Huzuni, Swahili for grief, , is a thirteen-minute single movement work in three sections that reflects the raw emotions in dealing with grief. The form of the composition exposes the five stages of grief-denial, anger, bargaining, depression and acceptance- first introduced in 1969 by Elisabeth Kübler-Ross who founded the Kübler-Ross Model. In Huzuni, we move through each stage slightly differently than in the grief model. The first section establishes denial that leads directly into the bargaining stage. Throughout this movement, g minor provides a sense of denial of truth, achieved in part because the traditional and expected g minor tonic-dominant-tonic progression is replaced with i-v-vi. This replacement weakens g minor and sets up different expectations for the listener.
The second section begins with “depression” and transitions to “anger.” Throughout this section, dissonance is emphasized and helps to suppress a clear and perceivable tonal center. “Depression” functions as a bridge that slowly and gradually simulates a sense of despair. When juxtaposed against the first section, it shows us that consciousness can be related to tonality and unconsciousness to atonality. Although the second section might be considered the lowest emotional point of the work, I attempted to imbue it with a sense of humor that represents the working through of difficulties while never losing faith.

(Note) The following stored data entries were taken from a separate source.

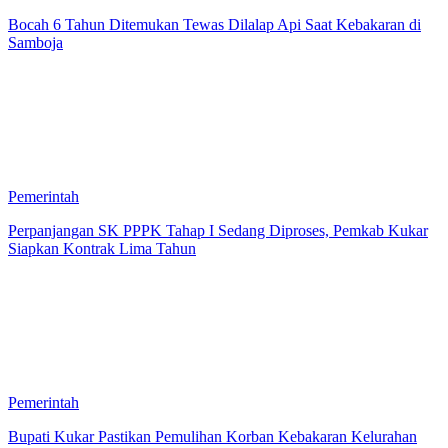
Bocah 6 Tahun Ditemukan Tewas Dilalap Api Saat Kebakaran di
Samboja
Pemerintah
Perpanjangan SK PPPK Tahap I Sedang Diproses, Pemkab Kukar
Siapkan Kontrak Lima Tahun
Pemerintah
Bupati Kukar Pastikan Pemulihan Korban Kebakaran Kelurahan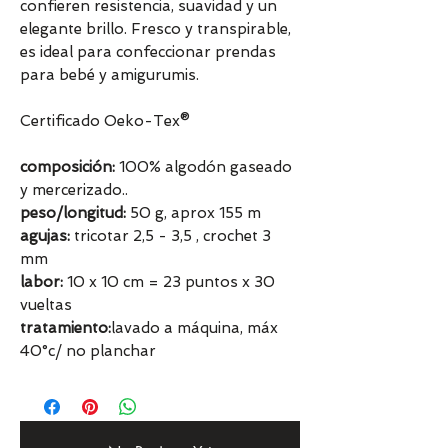
confieren resistencia, suavidad y un
elegante brillo. Fresco y transpirable,
es ideal para confeccionar prendas
para bebé y amigurumis.
Certificado Oeko-Tex®
composición:
100% algodón gaseado
y mercerizado..
peso/longitud:
50 g, aprox 155 m
agujas:
tricotar 2,5 - 3,5 , crochet 3
mm
labor:
10 x 10 cm = 23 puntos x 30
vueltas
tratamiento:
lavado a máquina, máx
40°c/ no planchar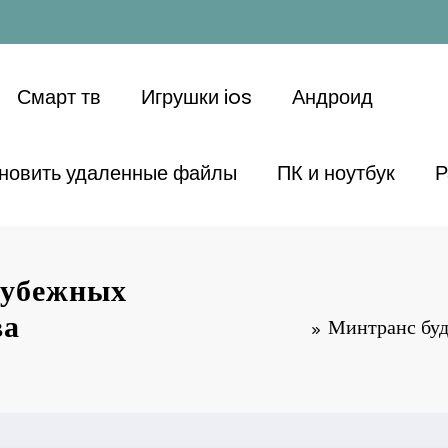
Смарт тв
Игрушки ios
Андроид
ановить удаленные файлы
ПК и ноутбук
Р
рубежных
ва
Минтранс буд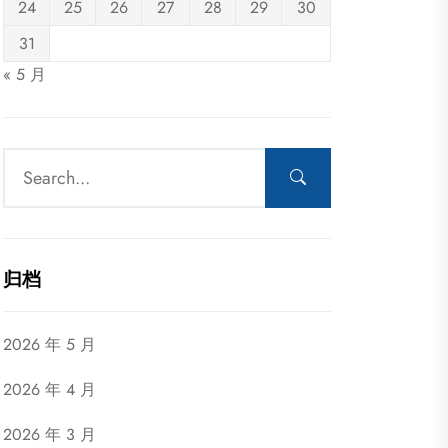
24
25
26
27
28
29
30
31
« 5 月
归档
2026 年 5 月
2026 年 4 月
2026 年 3 月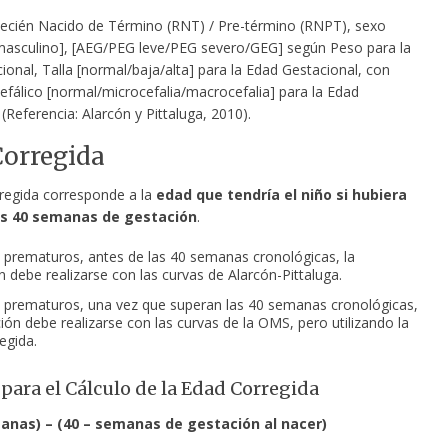
ecién Nacido de Término (RNT) / Pre-término (RNPT), sexo
asculino], [AEG/PEG leve/PEG severo/GEG] según Peso para la
onal, Talla [normal/baja/alta] para la Edad Gestacional, con
efálico [normal/microcefalia/macrocefalia] para la Edad
(Referencia: Alarcón y Pittaluga, 2010).
orregida
regida corresponde a la
edad que tendría el niño si hubiera
as 40 semanas de gestación
.
 prematuros, antes de las 40 semanas cronológicas, la
n debe realizarse con las curvas de Alarcón-Pittaluga.
 prematuros, una vez que superan las 40 semanas cronológicas,
ción debe realizarse con las curvas de la OMS, pero utilizando la
egida.
para el Cálculo de la Edad Corregida
nas) – (40 – semanas de gestación al nacer)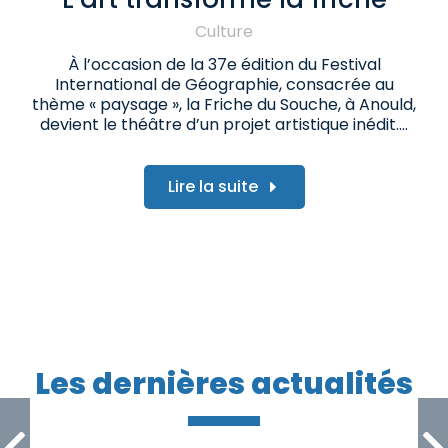
Culture
À l’occasion de la 37e édition du Festival
International de Géographie, consacrée au
thème « paysage », la Friche du Souche, à Anould,
devient le théâtre d’un projet artistique inédit.…
Lire la suite
Les dernières actualités
Le FIG 2026 dévoile son
avant-programme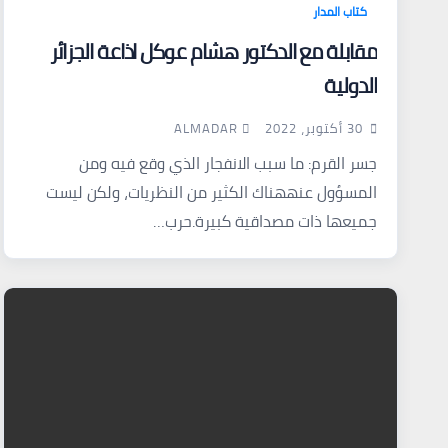
كتاب المدار
مقابلة مع الدكتور هشام عوكل اذاعة الجزائر
الدولية
ALMADAR
30 أكتوبر، 2022
جسر القرم: ما سبب الانفجار الذي وقع فيه ومن
المسؤول عنههناك الكثير من النظريات، ولكن ليست
جميعها ذات مصداقية كبيرة.حرب…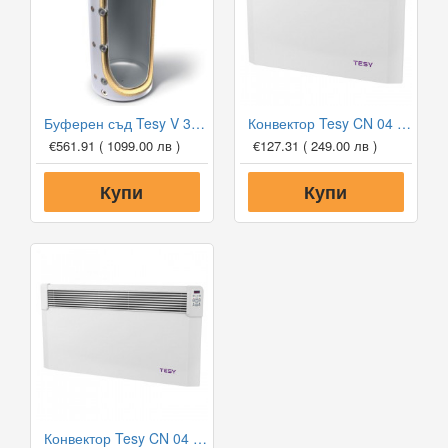
Буферен съд Tesy V 300 65 F41 P4 за отоплителни инсталации
Конвектор Tesy CN 04 150 EIS W, 1500W, Електронен термостат
€561.91
( 1099.00 лв )
€127.31
( 249.00 лв )
Купи
Купи
Конвектор Tesy CN 04 200 EIS W, 2000W, Електронен термостат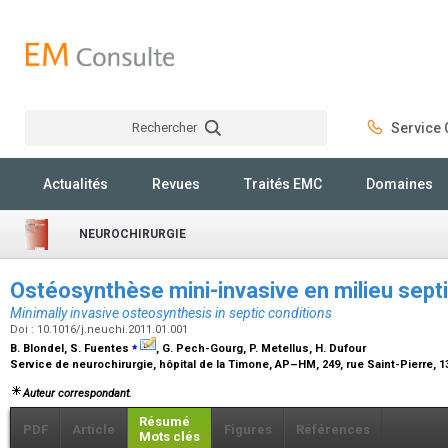
Rechercher
Service C
Rechercher
Actualités
Revues
Traités EMC
Domaines
NEUROCHIRURGIE
Ostéosynthèse mini-invasive en milieu sep
Minimally invasive osteosynthesis in septic conditions
Doi : 10.1016/j.neuchi.2011.01.001
⁎
B. Blondel, S. Fuentes
, G. Pech-Gourg, P. Metellus, H. Dufour
Service de neurochirurgie, hôpital de la Timone, AP–HM, 249, rue Saint-Pierre, 1
Auteur correspondant.
Résumé
PDF
Article
Figures
Références
Mots clés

The third and final section exposes the idea of acceptance which is achieved by a juxtaposition of sections one (g minor) and three (B major). The ascending third relationship between their two keys suggests the triumphant climb from a depressed state into a state of acceptance that is finally resolved, in the coda, in the key of E major simulating the sense of moving on.

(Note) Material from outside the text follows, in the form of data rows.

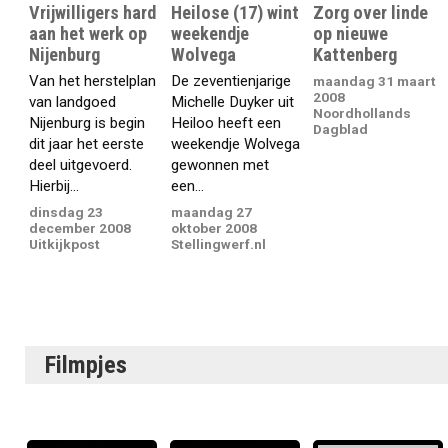
Vrijwilligers hard
Heilose (17) wint
Zorg over linde
aan het werk op
weekendje
op nieuwe
Nijenburg
Wolvega
Kattenberg
Van het herstelplan
De zeventienjarige
maandag 31 maart
2008
van landgoed
Michelle Duyker uit
Noordhollands
Nijenburg is begin
Heiloo heeft een
Dagblad
dit jaar het eerste
weekendje Wolvega
deel uitgevoerd.
gewonnen met
Hierbij...
een...
dinsdag 23
maandag 27
december 2008
oktober 2008
Uitkijkpost
Stellingwerf.nl
Filmpjes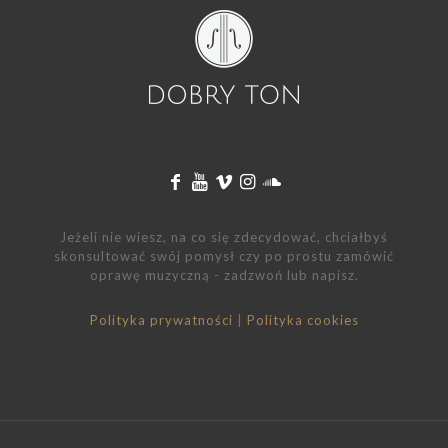
Jeżeli nie wiesz, na co się zdecydować, chciałbyś
skonsultować swój pomysł czy po prostu zamówić
oprawę muzyczną - zadzwoń lub napisz.
Polityka prywatności
|
Polityka cookies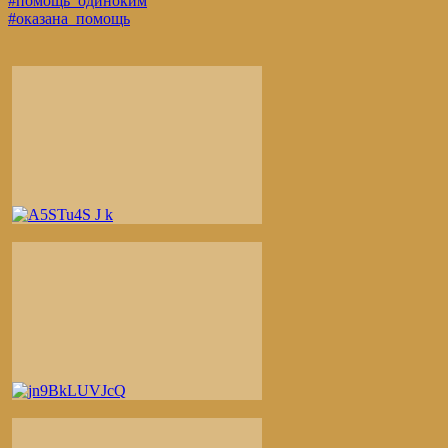
#помощь_одиноким
#оказана_помощь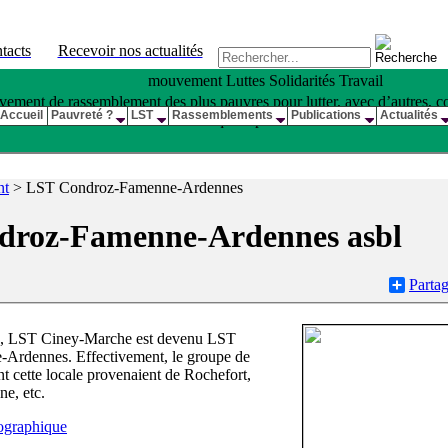
tacts
Recevoir nos actualités
mouvement Luttes Solidarités Travail
ement de rassemblement des plus pauvres pour lutter, avec d’autres, con
Accueil
Pauvreté ?
LST
Rassemblements
Publications
Actualités
qui la produit •
nt
>
LST Condroz-Famenne-Ardennes
droz-Famenne-Ardennes asbl
Partag
20, LST Ciney-Marche est devenu LST
Ardennes. Effectivement, le groupe de
ant cette locale provenaient de Rochefort,
e, etc.
éographique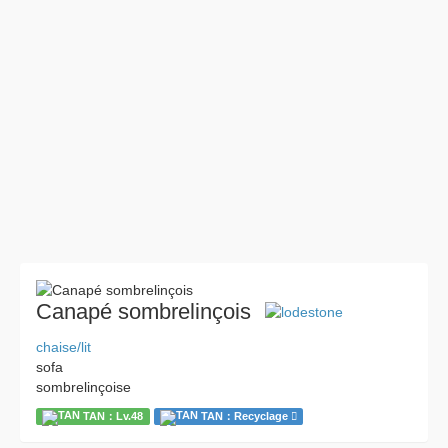
Canapé sombrelinçois
chaise/lit
sofa
sombrelinçoise
TAN：Lv.48
TAN：Recyclage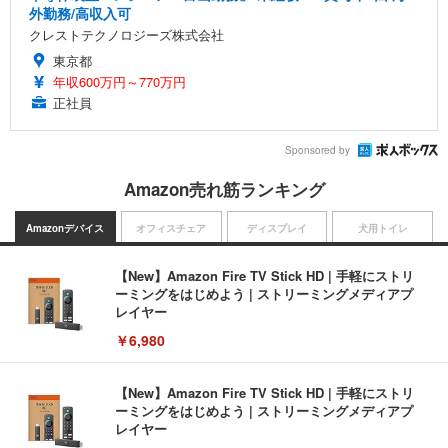
外勤務/高収入可
クレストテクノロジーズ株式会社
東京都
年収600万円～770万円
正社員
Sponsored by
Amazon売れ筋ランキング
Amazonデバイス
オフィスチェア
ディスプレイ
犬用トイレ
【New】Amazon Fire TV Stick HD | 手軽にストリ
ーミングをはじめよう | ストリーミングメディアプ
レイヤー
￥6,980
【New】Amazon Fire TV Stick HD | 手軽にストリ
ーミングをはじめよう | ストリーミングメディアプ
レイヤー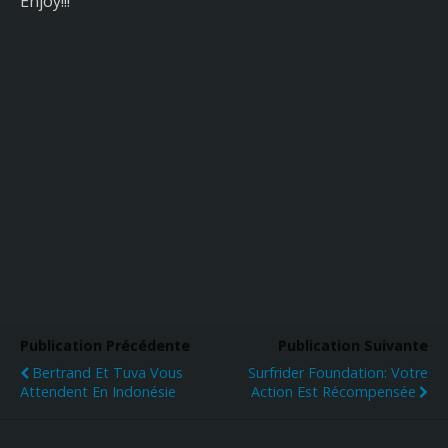
Enjoy!!!
Publication Précédente
Publication Suivante
Bertrand Et Tuva Vous
Surfrider Foundation: Votre
Attendent En Indonésie
Action Est Récompensée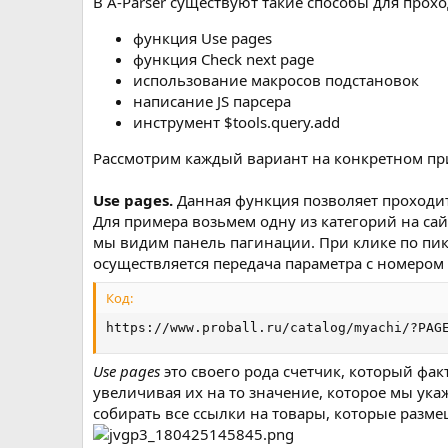
В A-Parser существуют такие способы для прох
функция Use pages
функция Check next page
использование макросов подстановок
написание JS парсера
инструмент $tools.query.add
Рассмотрим каждый вариант на конкретном пр
Use pages.
Данная функция позволяет проходит
Для примера возьмем одну из категорий на сай
мы видим панель пагинации. При клике по пикт
осуществляется передача параметра с номером 
Код:
https://www.proball.ru/catalog/myachi/?PAG
Use pages
это своего рода счетчик, который фа
увеличивая их на то значение, которое мы укаж
собирать все ссылки на товары, которые разм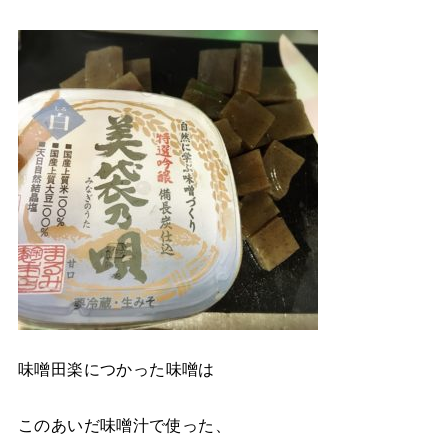
味噌田楽につかった味噌は
このあいだ味噌汁で使った、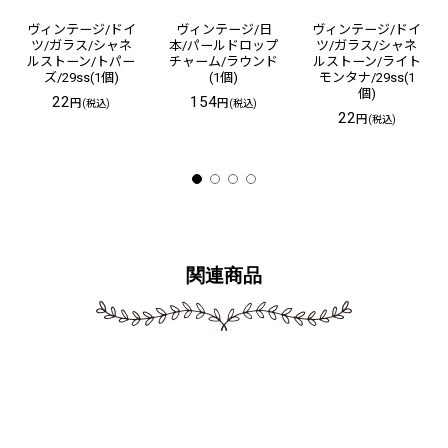
ヴィンテージ/ドイ
ヴィンテージ/日
ヴィンテージ/ドイ
ツ/ガラス/シャネ
本/パールドロップ
ツ/ガラス/シャネ
ルストーン/トパー
チャーム/ラウンド
ルストーン/ライト
ズ/29ss(1個)
(1個)
モンタナ/29ss(1
個)
22
154
円
円
(税込)
(税込)
22
円
(税込)
関連商品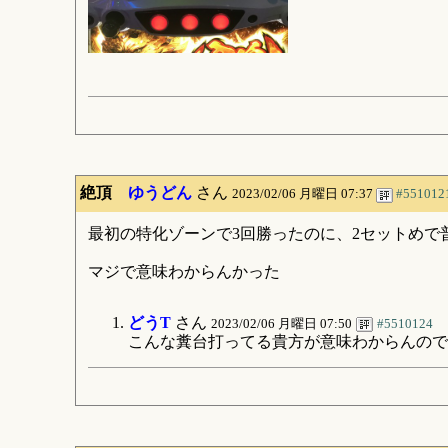
絶頂
ゆうどん
さん
2023/02/06 月曜日 07:37
#551012
最初の特化ゾーンで3回勝ったのに、2セットめで
マジで意味わからんかった
どうT
さん
2023/02/06 月曜日 07:50
#5510124
こんな糞台打ってる貴方が意味わからんので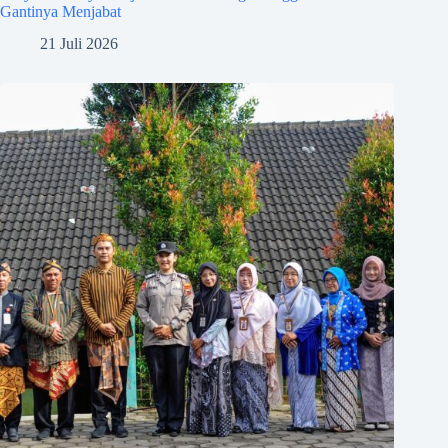
Gantinya Menjabat
21 Juli 2026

The work relies on processes drawn from electronic music in which sound masses are transformed by adding or subtracting discrete variables, or single parameters of sound and time: pitch, rhythm, and dynamics. For example, bars 111-127 contain a rhythmic figure in the piano that slows down and is transformed into a sound-mass. That sound-mass is then orchestrated throughout different instrumental groupings, creating a spatialized musical effect where the phasing of the sound mass from one instrumental group to the next changes the way the listener experiences the piece. Passing the main melody from one instrumental group to another quickly creates a three-dimensional listening space where the listener can experience a change in timbre in addition to the isolation of the harmonic series as the melody passes through each group.

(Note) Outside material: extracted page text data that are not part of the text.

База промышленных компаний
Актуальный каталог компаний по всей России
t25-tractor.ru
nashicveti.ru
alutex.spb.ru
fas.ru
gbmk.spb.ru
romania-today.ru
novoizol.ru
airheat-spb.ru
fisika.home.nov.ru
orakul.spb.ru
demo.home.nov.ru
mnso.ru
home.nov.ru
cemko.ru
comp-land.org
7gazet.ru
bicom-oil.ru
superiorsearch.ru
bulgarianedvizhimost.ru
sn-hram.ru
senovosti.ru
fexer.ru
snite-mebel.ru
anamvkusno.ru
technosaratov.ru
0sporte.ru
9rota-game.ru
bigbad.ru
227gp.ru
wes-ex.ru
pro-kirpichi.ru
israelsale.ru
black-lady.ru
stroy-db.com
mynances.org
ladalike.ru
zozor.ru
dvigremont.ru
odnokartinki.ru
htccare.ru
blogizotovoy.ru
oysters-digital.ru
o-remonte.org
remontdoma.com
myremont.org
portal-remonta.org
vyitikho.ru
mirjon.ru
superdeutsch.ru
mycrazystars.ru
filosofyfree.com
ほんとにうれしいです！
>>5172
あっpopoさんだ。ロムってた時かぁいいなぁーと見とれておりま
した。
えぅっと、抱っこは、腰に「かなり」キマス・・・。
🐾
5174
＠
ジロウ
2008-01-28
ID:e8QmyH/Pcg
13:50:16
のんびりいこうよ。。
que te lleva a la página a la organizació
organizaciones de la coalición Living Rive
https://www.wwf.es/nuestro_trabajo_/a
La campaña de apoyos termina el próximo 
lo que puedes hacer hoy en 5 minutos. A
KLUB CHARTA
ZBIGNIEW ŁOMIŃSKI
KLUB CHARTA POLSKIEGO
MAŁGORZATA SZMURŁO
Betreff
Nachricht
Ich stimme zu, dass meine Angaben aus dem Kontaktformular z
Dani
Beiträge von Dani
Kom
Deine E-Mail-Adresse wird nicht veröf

Throughout the compositional process I attempted to incorporate the elastic properties of time and space made possible using the tools found in 8-channel electronic music. These tools were incorporated by manipulating both chordal progressions and orchestration as illustrated in the previous paragraph. Such a musical effect spatializes sound by diffusing energy evenly throughout a performance environment. The result is an immersive listening experience, in which sound is generated from specific directions at precise times, different from the standard front and center direction we have come to expect.